◆ Challenge
Turn the paragraph starting "Srednogorie Heights are in Graham Land" in the article on Srednogorie Heights into a brief list that keeps its main facts.

◆ Extract provided

::::

- Srednogorie Heights Location within Antarctica
- Coordinates: 63°37′00″S 58°42′30″W﻿ / ﻿63.61667°S 58.70833°W
- Location: Trinity Peninsula, Graham Land

= Srednogorie Heights =

Mountains in Antarctica

Srednogorie Heights are the heights rising to 1220 m (Mount Ignatiev) on the northwest side of Trinity Peninsula, Antarctic Peninsula.

==Location==

Trinity Peninsula, Antarctic Peninsula. Srednogorie Heights towards northwest end

Srednogorie Heights are in Graham Land, facing the Bransfield Strait to the north.
They are situated east of Bone Bay, west of Louis-Philippe Plateau, north of Russell West Glacier and south of Malorad Glacier.
They extend 7.5 km in an east-west direction and 7 km in a north-south direction.
The heights are named after Sredna Gora Mountains in central Bulgaria.

==Features==

Features, from west to east, include
===Zanoge Hill===
.
An ice-covered hill rising to 710 m high and forming the northwest extremity of Srednogorie Heights.
Situated 6.53 km northwest of Mount Ignatiev, 2.6 km north of Greben Hill, 2.96 km east-northeast of Hanson Hill, 4.78 km southwest of Eremiya Hill and 4.41 km west of Corner Peak.
Surmounting Malorad Glacier to the east and north.
Named after the settlement of Zanoge in Western Bulgaria.

===Greben Hill ===
.
A hill rising to 924 m high in Srednogorie Heights.
Situated 2.81 km north-northwest of Ledenika Peak, 5.12 km southwest of Corner Peak and 3.42 km southeast of Hanson Hill.
Surmounting Malorad Glacier to the north.
Named after Greben Mountain in Western Bulgaria.

===Ledenika Peak===
.
A peak rising to 1020 m high in Srednogorie Heights.
Situated 2.68 km southwest of Razvigor Peak, 6 km southeast of Hanson Hill, 6.66 km east of Wimple Dome and 10.89 km north-northwest of Sirius Knoll.
Surmounting Malorad Glacier to the north and Russell West Glacier to the south.
Named after Ledenika Cave in Northwestern Bulgaria.

===Razvigor Peak===
.
A peak rising to 1110 m high in Srednogorie Heights.
Situated 2.49 km west-southwest of Mount Ignatiev, 3.7 km south-southwest of Corner Peak, 6.86 km east-southeast of Hanson Hill, 2.68 km northeast of Ledenika Peak and 11.76 km north of Sirius Knoll.
Surmounting Malorad Glacier to the north and Russell West Glacier to the south.

::::

◆ Records of scene-based questions
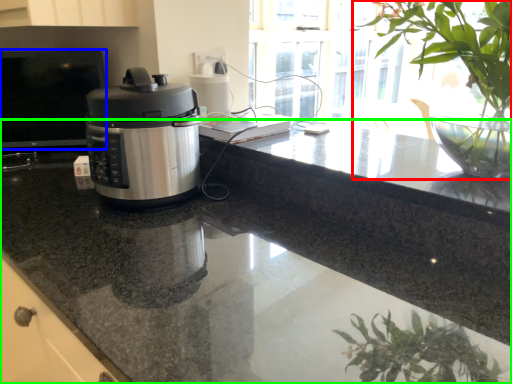
Question: Considering the real-world distances, which object is closest to houseplant (highlighted by a red box)? desktop (highlighted by a blue box) or countertop (highlighted by a green box).

Choices:
 (A) desktop
 (B) countertop

Answer: (B)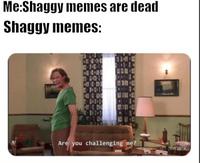
Locate an element on the screen. picture frame is located at coordinates (48, 90).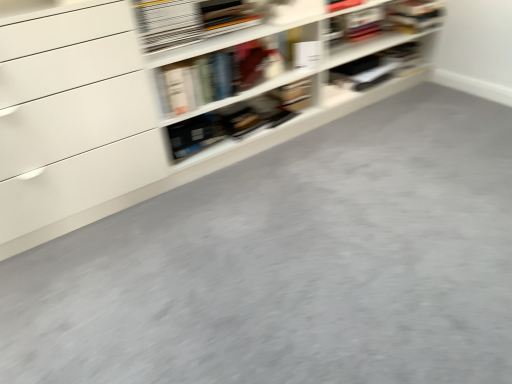
This screenshot has width=512, height=384. Describe the element at coordinates (157, 124) in the screenshot. I see `white matte shelf at upper center` at that location.

I want to click on hardcover book at upper center, which ranks as the 1th book in left-to-right order, so click(191, 20).

Considering the relative sizes of matte black book at upper center, placed as the 2th book when sorted from left to right, and hardcover book at upper center, the 2th book viewed from the right, in the image provided, is matte black book at upper center, placed as the 2th book when sorted from left to right, wider than hardcover book at upper center, the 2th book viewed from the right,?

Correct, the width of matte black book at upper center, placed as the 2th book when sorted from left to right, exceeds that of hardcover book at upper center, the 2th book viewed from the right.

How different are the orientations of matte black book at upper center, which is the 1th book from right to left, and hardcover book at upper center, the 2th book viewed from the right, in degrees?

matte black book at upper center, which is the 1th book from right to left, and hardcover book at upper center, the 2th book viewed from the right, are facing 1.2 degrees away from each other.

From the image's perspective, between matte black book at upper center, marked as the second book in a front-to-back arrangement, and hardcover book at upper center, which is the first book from front to back, who is located below?

matte black book at upper center, marked as the second book in a front-to-back arrangement, from the image's perspective.

Does matte black book at upper center, which is the 1th book from right to left, appear on the left side of hardcover book at upper center, the second book positioned from the back?

No.

From the picture: Considering the positions of objects white matte shelf at upper center and matte black book at upper center, which is the 1th book from right to left, in the image provided, who is more to the left, white matte shelf at upper center or matte black book at upper center, which is the 1th book from right to left,?

Positioned to the left is white matte shelf at upper center.

Can you confirm if white matte shelf at upper center is shorter than matte black book at upper center, marked as the second book in a front-to-back arrangement?

In fact, white matte shelf at upper center may be taller than matte black book at upper center, marked as the second book in a front-to-back arrangement.

Does point (49, 219) lie behind point (379, 67)?

No, it is in front of (379, 67).

Is white matte shelf at upper center positioned far away from matte black book at upper center, placed as the 2th book when sorted from left to right?

They are positioned close to each other.

From a real-world perspective, which object stands above the other?

hardcover book at upper center, the 2th book viewed from the right.

Considering the relative sizes of hardcover book at upper center, the second book positioned from the back, and white matte shelf at upper center in the image provided, is hardcover book at upper center, the second book positioned from the back, bigger than white matte shelf at upper center?

Incorrect, hardcover book at upper center, the second book positioned from the back, is not larger than white matte shelf at upper center.

Between hardcover book at upper center, the second book positioned from the back, and white matte shelf at upper center, which one has smaller width?

With smaller width is hardcover book at upper center, the second book positioned from the back.

Which is correct: hardcover book at upper center, which is the first book from front to back, is inside white matte shelf at upper center, or outside of it?

hardcover book at upper center, which is the first book from front to back, exists entirely within white matte shelf at upper center.

Is matte black book at upper center, which is the 1th book from right to left, at the right side of white matte shelf at upper center?

Yes.

Is matte black book at upper center, marked as the second book in a front-to-back arrangement, aimed at white matte shelf at upper center?

Yes.

How far apart are matte black book at upper center, marked as the 1th book in a back-to-front arrangement, and white matte shelf at upper center?

22.97 inches.

Is hardcover book at upper center, the second book positioned from the back, located within white matte shelf at upper center?

Indeed, hardcover book at upper center, the second book positioned from the back, is located within white matte shelf at upper center.

Is white matte shelf at upper center to the left or to the right of hardcover book at upper center, the second book positioned from the back, in the image?

Clearly, white matte shelf at upper center is on the right of hardcover book at upper center, the second book positioned from the back, in the image.

Where is `shelf on the right of hardcover book at upper center, which ranks as the 1th book in left-to-right order`? This screenshot has width=512, height=384. shelf on the right of hardcover book at upper center, which ranks as the 1th book in left-to-right order is located at coordinates (157, 124).

Can you confirm if white matte shelf at upper center is bigger than hardcover book at upper center, which ranks as the 1th book in left-to-right order?

Yes.

Is hardcover book at upper center, which is the first book from front to back, further to camera compared to matte black book at upper center, which is the 1th book from right to left?

No, the depth of hardcover book at upper center, which is the first book from front to back, is less than that of matte black book at upper center, which is the 1th book from right to left.

Is hardcover book at upper center, which ranks as the 1th book in left-to-right order, wider than matte black book at upper center, marked as the second book in a front-to-back arrangement?

No.

Is matte black book at upper center, which is the 1th book from right to left, located within hardcover book at upper center, which ranks as the 1th book in left-to-right order?

No, matte black book at upper center, which is the 1th book from right to left, is located outside of hardcover book at upper center, which ranks as the 1th book in left-to-right order.

Is point (148, 36) more distant than point (359, 66)?

No, (148, 36) is closer to viewer.

What are the coordinates of `book in front of the matte black book at upper center, marked as the second book in a front-to-back arrangement` in the screenshot? It's located at (191, 20).

Locate an element on the screen. The image size is (512, 384). book below the white matte shelf at upper center (from a real-world perspective) is located at coordinates point(377,67).

Considering their positions, is hardcover book at upper center, the 2th book viewed from the right, positioned further to matte black book at upper center, marked as the 1th book in a back-to-front arrangement, than white matte shelf at upper center?

hardcover book at upper center, the 2th book viewed from the right, is further to matte black book at upper center, marked as the 1th book in a back-to-front arrangement.

Looking at the image, which one is located closer to white matte shelf at upper center, matte black book at upper center, placed as the 2th book when sorted from left to right, or hardcover book at upper center, which is the first book from front to back?

hardcover book at upper center, which is the first book from front to back, is closer to white matte shelf at upper center.

Estimate the real-world distances between objects in this image. Which object is further from hardcover book at upper center, which ranks as the 1th book in left-to-right order, white matte shelf at upper center or matte black book at upper center, placed as the 2th book when sorted from left to right?

Among the two, matte black book at upper center, placed as the 2th book when sorted from left to right, is located further to hardcover book at upper center, which ranks as the 1th book in left-to-right order.

Looking at the image, which one is located closer to hardcover book at upper center, the second book positioned from the back, matte black book at upper center, placed as the 2th book when sorted from left to right, or white matte shelf at upper center?

white matte shelf at upper center lies closer to hardcover book at upper center, the second book positioned from the back, than the other object.

Looking at this image, when comparing their distances from matte black book at upper center, marked as the second book in a front-to-back arrangement, does white matte shelf at upper center or hardcover book at upper center, which is the first book from front to back, seem closer?

white matte shelf at upper center is positioned closer to the anchor matte black book at upper center, marked as the second book in a front-to-back arrangement.

From the image, which object appears to be farther from white matte shelf at upper center, hardcover book at upper center, which ranks as the 1th book in left-to-right order, or matte black book at upper center, placed as the 2th book when sorted from left to right?

matte black book at upper center, placed as the 2th book when sorted from left to right.

Image resolution: width=512 pixels, height=384 pixels. I want to click on book between white matte shelf at upper center and matte black book at upper center, placed as the 2th book when sorted from left to right, in the front-back direction, so click(x=191, y=20).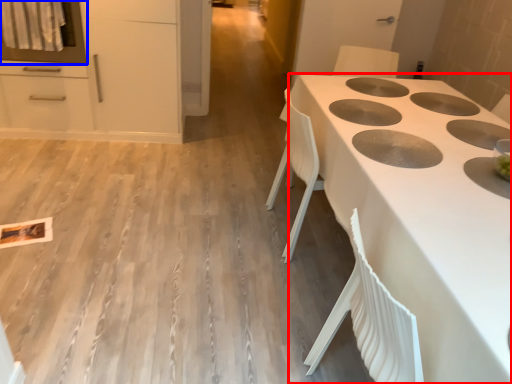
Question: Which point is closer to the camera, countertop (highlighted by a red box) or oven (highlighted by a blue box)?

Choices:
 (A) countertop
 (B) oven

Answer: (A)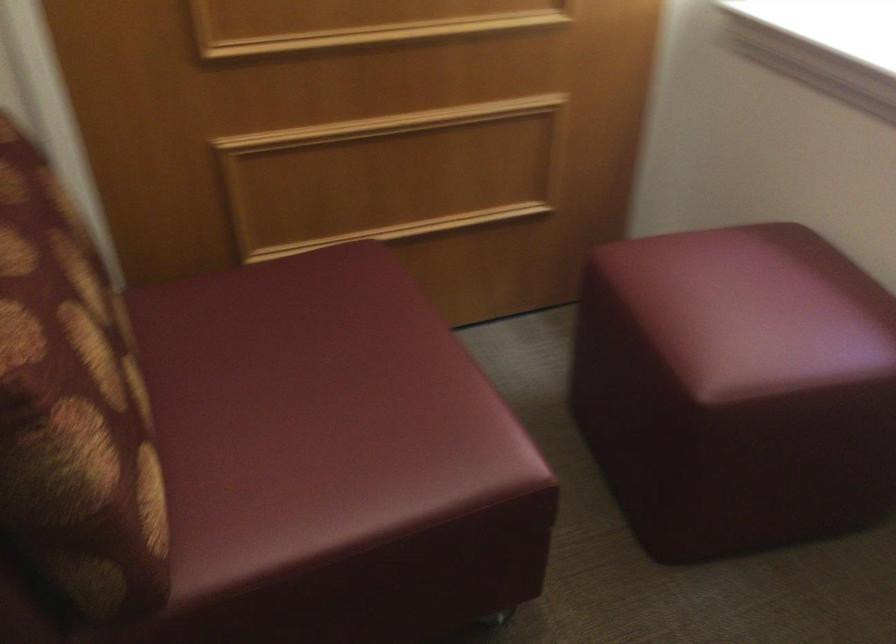
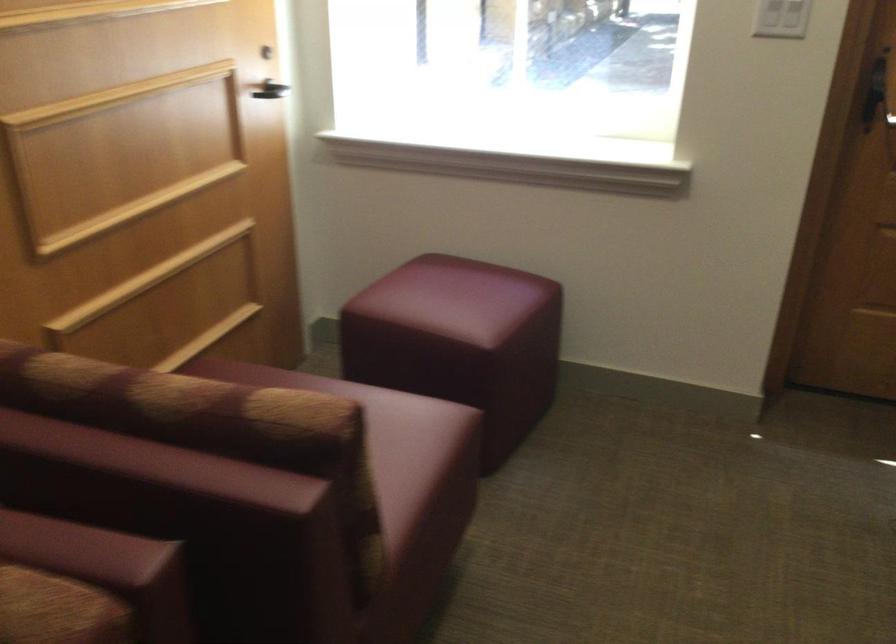
Question: I am providing you with two images of the same scene from different viewpoints. Please identify which objects are invisible in image2.

Choices:
 (A) light colored hairbrush
 (B) burgundy ottoman
 (C) red ottoman sitting surface
 (D) sofa sitting surface

Answer: (C)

::::

◆ Answer for the task
- Region: Graham Land, facing the Bransfield Strait to the north
- Boundaries: Bone Bay to the west, Louis-Philippe Plateau to the east, Russell West Glacier to the south, Malorad Glacier to the north
- Size: 7.5 km east-west by 7 km north-south
- Name: from the Sredna Gora Mountains in central Bulgaria